| PROBLEM DETAILS |
Only the lines from the beginning of the data through the one with "Ethical issue on medical tourism" belong in the answer, each retyped exactly, with pictures left out.

- Opening Delimiter -

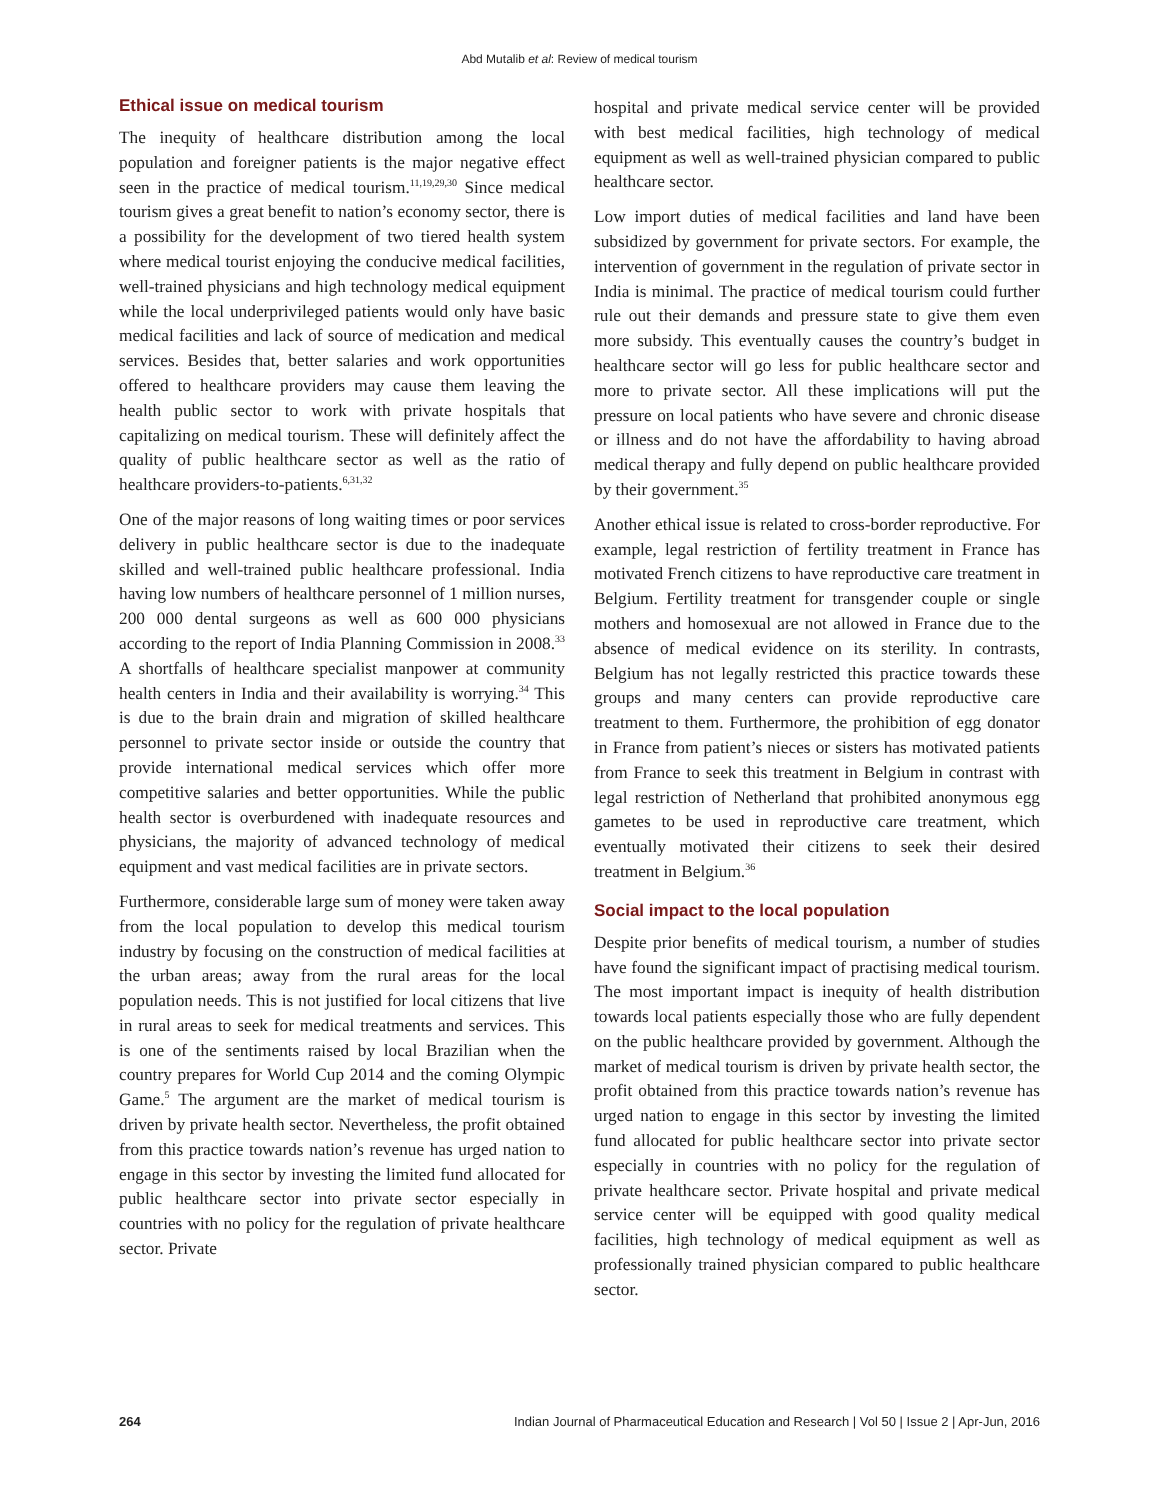Abd Mutalib et al: Review of medical tourism
Ethical issue on medical tourism
The inequity of healthcare distribution among the local population and foreigner patients is the major negative effect seen in the practice of medical tourism.<sup>11,19,29,30</sup> Since medical tourism gives a great benefit to nation’s economy sector, there is a possibility for the development of two tiered health system where medical tourist enjoying the conducive medical facilities, well-trained physicians and high technology medical equipment while the local underprivileged patients would only have basic medical facilities and lack of source of medication and medical services. Besides that, better salaries and work opportunities offered to healthcare providers may cause them leaving the health public sector to work with private hospitals that capitalizing on medical tourism. These will definitely affect the quality of public healthcare sector as well as the ratio of healthcare providers-to-patients.<sup>6,31,32</sup>
One of the major reasons of long waiting times or poor services delivery in public healthcare sector is due to the inadequate skilled and well-trained public healthcare professional. India having low numbers of healthcare personnel of 1 million nurses, 200 000 dental surgeons as well as 600 000 physicians according to the report of India Planning Commission in 2008.<sup>33</sup> A shortfalls of healthcare specialist manpower at community health centers in India and their availability is worrying.<sup>34</sup> This is due to the brain drain and migration of skilled healthcare personnel to private sector inside or outside the country that provide international medical services which offer more competitive salaries and better opportunities. While the public health sector is overburdened with inadequate resources and physicians, the majority of advanced technology of medical equipment and vast medical facilities are in private sectors.
Furthermore, considerable large sum of money were taken away from the local population to develop this medical tourism industry by focusing on the construction of medical facilities at the urban areas; away from the rural areas for the local population needs. This is not justified for local citizens that live in rural areas to seek for medical treatments and services. This is one of the sentiments raised by local Brazilian when the country prepares for World Cup 2014 and the coming Olympic Game.<sup>5</sup> The argument are the market of medical tourism is driven by private health sector. Nevertheless, the profit obtained from this practice towards nation’s revenue has urged nation to engage in this sector by investing the limited fund allocated for public healthcare sector into private sector especially in countries with no policy for the regulation of private healthcare sector. Private
hospital and private medical service center will be provided with best medical facilities, high technology of medical equipment as well as well-trained physician compared to public healthcare sector.
Low import duties of medical facilities and land have been subsidized by government for private sectors. For example, the intervention of government in the regulation of private sector in India is minimal. The practice of medical tourism could further rule out their demands and pressure state to give them even more subsidy. This eventually causes the country’s budget in healthcare sector will go less for public healthcare sector and more to private sector. All these implications will put the pressure on local patients who have severe and chronic disease or illness and do not have the affordability to having abroad medical therapy and fully depend on public healthcare provided by their government.<sup>35</sup>
Another ethical issue is related to cross-border reproductive. For example, legal restriction of fertility treatment in France has motivated French citizens to have reproductive care treatment in Belgium. Fertility treatment for transgender couple or single mothers and homosexual are not allowed in France due to the absence of medical evidence on its sterility. In contrasts, Belgium has not legally restricted this practice towards these groups and many centers can provide reproductive care treatment to them. Furthermore, the prohibition of egg donator in France from patient’s nieces or sisters has motivated patients from France to seek this treatment in Belgium in contrast with legal restriction of Netherland that prohibited anonymous egg gametes to be used in reproductive care treatment, which eventually motivated their citizens to seek their desired treatment in Belgium.<sup>36</sup>
Social impact to the local population
Despite prior benefits of medical tourism, a number of studies have found the significant impact of practising medical tourism. The most important impact is inequity of health distribution towards local patients especially those who are fully dependent on the public healthcare provided by government. Although the market of medical tourism is driven by private health sector, the profit obtained from this practice towards nation’s revenue has urged nation to engage in this sector by investing the limited fund allocated for public healthcare sector into private sector especially in countries with no policy for the regulation of private healthcare sector. Private hospital and private medical service center will be equipped with good quality medical facilities, high technology of medical equipment as well as professionally trained physician compared to public healthcare sector.
264 Indian Journal of Pharmaceutical Education and Research | Vol 50 | Issue 2 | Apr-Jun, 2016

- Closing Delimiter -

| RESPONSE AREA |
Abd Mutalib et al: Review of medical tourism
Ethical issue on medical tourism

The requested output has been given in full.